You are viewing a plain text version of this content. The canonical link for it is here.
Posted to user@nutch.apache.org by WebDawg <we...@gmail.com> on 2016/10/10 18:01:03 UTC

Nutch 2.3.1

Hello,

I successfully have webapp and nutchserver running and I would like to
know more about the API and if it is functional.

I am trying to hack into it and wonder what the relationship between
the different config urls and configs.

Any help on this?  I would like to figure out how this works.  Does it
reference all the files in the conf dir?  If I do a crawl is it the
same as executing a crawl via command line?

Re: Nutch 2.3.1

Posted by Néstor <ro...@gmail.com>.
Can you send it to me also?
Thanks,

Néstor

On Oct 10, 2016 9:33 PM, "MrSrivastavaRK ." <sr...@gmail.com> wrote:
>
> Hi,
> I have successfully indexed content in Elasticsearch using Nutch 1.12 REST
> API. I can send you api details, If you want for reference.
>
> Regards
> Rajeev
>
> On Oct 10, 2016 11:31 PM, "WebDawg" <we...@gmail.com> wrote:
>
> > Hello,
> >
> > I successfully have webapp and nutchserver running and I would like to
> > know more about the API and if it is functional.
> >
> > I am trying to hack into it and wonder what the relationship between
> > the different config urls and configs.
> >
> > Any help on this?  I would like to figure out how this works.  Does it
> > reference all the files in the conf dir?  If I do a crawl is it the
> > same as executing a crawl via command line?
> >

Re: Nutch 2.3.1

Posted by "MrSrivastavaRK ." <sr...@gmail.com>.
Hi ,

I have did a POC for indexing the content in ES using Nutch 1.12 .. See
REST API details.

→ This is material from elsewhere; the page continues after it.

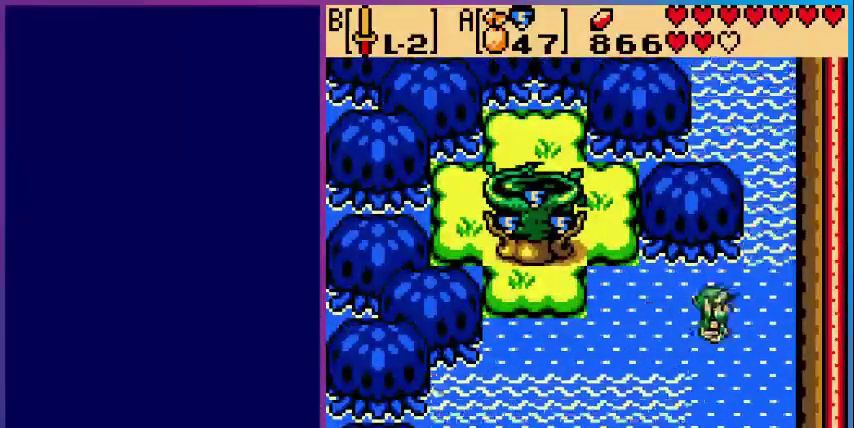
{"buttons": ["DPAD_UP"], "events": [[280, "DPAD_RIGHT", "up"]]}
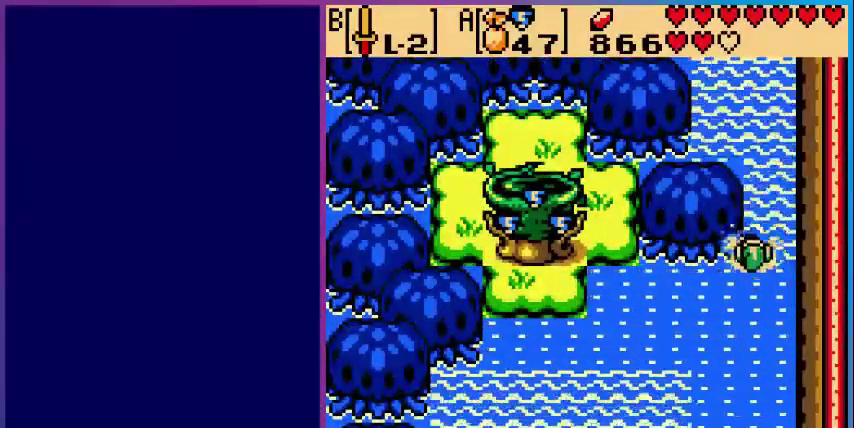
{"buttons": ["DPAD_UP"], "events": []}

I executed  bin/nutch startserver --port 9090 in local
mode By default nutch will create folders in bin directory for each crawl
request based on crawlid parameter.

POST /config/create
{
      "configId":"ereader",
      "force":"true",
      "params":{"http.agent.name":"elasticnutchrest",
                "http.robots.agents":"elasticnutchrest",
                "http.timeout":"1000000",
"plugin.includes":">protocol-httpclient|urlfilter-regex|parse-(text|tika|js)|index-(basic|anchor)|query-(basic|site|url)|response-(json|xml)|summary-basic|scoring-opic|urlnormalizer-(pass|regex|basic)|indexer-elastic",
"index.metadata":"title,content",
"index.parse.md": "metatag.title,metatag.content",
"elastic.host":"localhost"

}
   }

POST seed/create/
{
    "id": "101",
    "name": "ereader",
    "seedUrls": [
        {
            "id": "1",
            "url": "​https://www.example.com"
        }
    ]
}

POST job/create  -- Inject
{
"args": {
         "url_dir": "/tmp/1475832312548-0"

    },
    "confId": "default",
    "crawlId": "crawl01",
    "type": "INJECT"
}




---GENERATE
{
    "type":"GENERATE",
    "confId": "default",
    "crawlId": "crawl01",
    "args": {
          "segments_dir":"/bin/crawl01/segments"

    }
}


---Fetch

{
    "args": {
      "segment_dir":"/bin/crawl01/segments/20161007152133",     //input path
      "threads":"50"
    },
    "confId": "default",
    "crawlId": "crawl01",
    "type": "FETCH"
}



---PARSE
{
    "args": {
      "segment_dir":"/bin/crawl01/segments/20161007152133",  //input path
      "threads":"50"
    },
    "confId": "default",
    "crawlId": "crawl01",
    "type": "PARSE"
}


---UpdateDB

{
    "args": {

 "segment_dir":"/home/osboxes/trunk/runtime/local/bin/crawl01/segments/20161007152133"
   //full input path
    },
    "confId": "default",
    "crawlId": "­crawl01",
    "type": "UPDATEDB"
}


---Index
{
    "args": {

 "segment_dir":"/home/osboxes/trunk/runtime/local/bin/crawl01/segments/20161007152133"
   //full input path
    },
    "confId": "default",
    "crawlId": "­crawl01",
    "type": "INDEX"
}



Hope this help. let me know, if need any clarification.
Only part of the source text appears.